DEV Community

Cover image for How Excel is Used in Real-World Data Analysis
Kahuthu Muriuki
Kahuthu Muriuki

Posted on

How Excel is Used in Real-World Data Analysis

Introduction

Excel is not always the flashiest choice. There are more specialised tools — Power BI for dashboards, Python for large-scale processing, SQL for database queries. I use several of them. But Excel remains the place where raw data first lands, where quick checks happen, and where non-technical stakeholders can engage with findings without needing a login or a training session.


What Is Excel, and Why Does It Still Matter?

Microsoft Excel is a spreadsheet application that organises data in rows and columns, supports calculation through formulas and functions, and produces visual output through charts and pivot tables. What keeps it relevant despite faster, more capable alternatives is its low barrier to entry and near-universal presence in organisations. Every finance department, every compliance team, and every operations desk I have worked in has had Excel open.

For anyone entering data-related work, Excel builds the right instincts — understanding data types, spotting inconsistencies, and thinking about how records relate to each other. The skills transfer directly to more advanced tools later on.

- [Data]:

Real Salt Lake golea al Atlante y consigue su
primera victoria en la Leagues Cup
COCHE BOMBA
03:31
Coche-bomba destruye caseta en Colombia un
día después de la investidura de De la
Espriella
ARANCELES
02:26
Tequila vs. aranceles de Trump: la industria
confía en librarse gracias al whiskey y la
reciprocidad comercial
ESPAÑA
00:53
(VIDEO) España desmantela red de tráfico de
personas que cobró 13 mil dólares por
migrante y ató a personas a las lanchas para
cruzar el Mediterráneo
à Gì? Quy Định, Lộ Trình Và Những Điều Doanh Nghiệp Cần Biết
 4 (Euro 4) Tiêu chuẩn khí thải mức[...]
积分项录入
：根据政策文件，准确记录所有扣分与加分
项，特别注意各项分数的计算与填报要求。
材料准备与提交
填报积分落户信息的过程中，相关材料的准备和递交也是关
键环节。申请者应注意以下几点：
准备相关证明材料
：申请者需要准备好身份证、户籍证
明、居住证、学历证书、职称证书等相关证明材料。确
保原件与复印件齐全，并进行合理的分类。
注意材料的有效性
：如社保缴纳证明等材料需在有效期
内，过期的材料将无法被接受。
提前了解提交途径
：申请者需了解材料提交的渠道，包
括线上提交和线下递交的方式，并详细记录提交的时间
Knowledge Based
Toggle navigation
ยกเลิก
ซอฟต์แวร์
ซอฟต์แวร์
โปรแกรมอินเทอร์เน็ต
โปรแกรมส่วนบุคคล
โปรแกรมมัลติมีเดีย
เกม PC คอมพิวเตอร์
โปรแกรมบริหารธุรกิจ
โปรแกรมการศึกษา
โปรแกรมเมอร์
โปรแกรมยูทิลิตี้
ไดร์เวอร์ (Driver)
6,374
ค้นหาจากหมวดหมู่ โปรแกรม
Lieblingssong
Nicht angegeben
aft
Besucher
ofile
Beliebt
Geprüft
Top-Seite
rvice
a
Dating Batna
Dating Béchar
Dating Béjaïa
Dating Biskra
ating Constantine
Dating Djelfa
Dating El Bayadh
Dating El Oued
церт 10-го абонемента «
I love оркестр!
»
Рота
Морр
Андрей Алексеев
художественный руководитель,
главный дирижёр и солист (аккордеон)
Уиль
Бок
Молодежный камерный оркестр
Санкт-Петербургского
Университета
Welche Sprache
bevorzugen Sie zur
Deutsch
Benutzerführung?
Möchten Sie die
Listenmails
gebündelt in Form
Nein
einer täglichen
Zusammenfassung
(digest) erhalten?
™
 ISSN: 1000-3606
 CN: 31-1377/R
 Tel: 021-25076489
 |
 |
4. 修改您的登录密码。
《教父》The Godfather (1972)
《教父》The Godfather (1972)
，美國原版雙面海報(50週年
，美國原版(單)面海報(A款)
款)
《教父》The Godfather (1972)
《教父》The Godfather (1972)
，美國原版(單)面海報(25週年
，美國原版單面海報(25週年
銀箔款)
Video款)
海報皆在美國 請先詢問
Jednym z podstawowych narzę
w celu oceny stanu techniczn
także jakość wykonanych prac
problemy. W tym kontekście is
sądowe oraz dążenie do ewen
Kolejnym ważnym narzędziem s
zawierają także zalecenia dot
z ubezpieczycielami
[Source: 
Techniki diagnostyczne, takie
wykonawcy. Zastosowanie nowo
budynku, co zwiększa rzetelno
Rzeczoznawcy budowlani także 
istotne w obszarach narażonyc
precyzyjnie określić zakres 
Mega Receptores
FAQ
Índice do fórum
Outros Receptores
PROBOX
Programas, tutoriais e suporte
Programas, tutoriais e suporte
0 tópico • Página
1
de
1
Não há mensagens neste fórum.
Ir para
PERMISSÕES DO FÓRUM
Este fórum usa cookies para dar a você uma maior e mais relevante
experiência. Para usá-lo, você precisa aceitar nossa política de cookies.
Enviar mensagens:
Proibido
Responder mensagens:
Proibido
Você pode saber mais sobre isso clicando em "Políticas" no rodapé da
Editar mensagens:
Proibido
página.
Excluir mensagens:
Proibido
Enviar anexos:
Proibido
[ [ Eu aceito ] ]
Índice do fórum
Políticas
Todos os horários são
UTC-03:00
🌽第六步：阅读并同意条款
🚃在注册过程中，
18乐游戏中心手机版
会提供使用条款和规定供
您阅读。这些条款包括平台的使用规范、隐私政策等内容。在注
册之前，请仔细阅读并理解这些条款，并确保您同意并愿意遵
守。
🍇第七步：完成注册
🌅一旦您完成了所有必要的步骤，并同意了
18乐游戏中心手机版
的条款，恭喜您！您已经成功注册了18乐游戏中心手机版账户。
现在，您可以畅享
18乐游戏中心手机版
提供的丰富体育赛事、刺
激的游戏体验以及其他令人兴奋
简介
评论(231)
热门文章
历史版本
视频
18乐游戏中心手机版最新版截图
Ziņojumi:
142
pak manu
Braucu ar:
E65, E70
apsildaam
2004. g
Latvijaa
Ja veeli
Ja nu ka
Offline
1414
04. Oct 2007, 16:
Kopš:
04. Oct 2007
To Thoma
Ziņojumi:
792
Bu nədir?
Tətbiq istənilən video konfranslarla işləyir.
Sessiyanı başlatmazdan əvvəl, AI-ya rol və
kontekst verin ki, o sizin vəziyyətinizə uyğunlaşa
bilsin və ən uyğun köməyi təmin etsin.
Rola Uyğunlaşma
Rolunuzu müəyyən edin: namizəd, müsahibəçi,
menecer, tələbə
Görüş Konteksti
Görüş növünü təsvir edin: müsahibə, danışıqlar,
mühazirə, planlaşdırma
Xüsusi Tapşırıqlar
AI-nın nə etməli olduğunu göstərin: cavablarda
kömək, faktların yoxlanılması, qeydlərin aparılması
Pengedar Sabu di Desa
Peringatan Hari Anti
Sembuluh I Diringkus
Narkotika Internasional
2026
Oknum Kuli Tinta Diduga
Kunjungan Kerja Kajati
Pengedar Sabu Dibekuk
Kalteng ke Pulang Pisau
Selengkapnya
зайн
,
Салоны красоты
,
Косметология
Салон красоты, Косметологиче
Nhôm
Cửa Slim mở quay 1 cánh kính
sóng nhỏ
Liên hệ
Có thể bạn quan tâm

- [About this exercise]:
In the Excel article, which tool does the author name for database queries?

- [Written response]:
SQL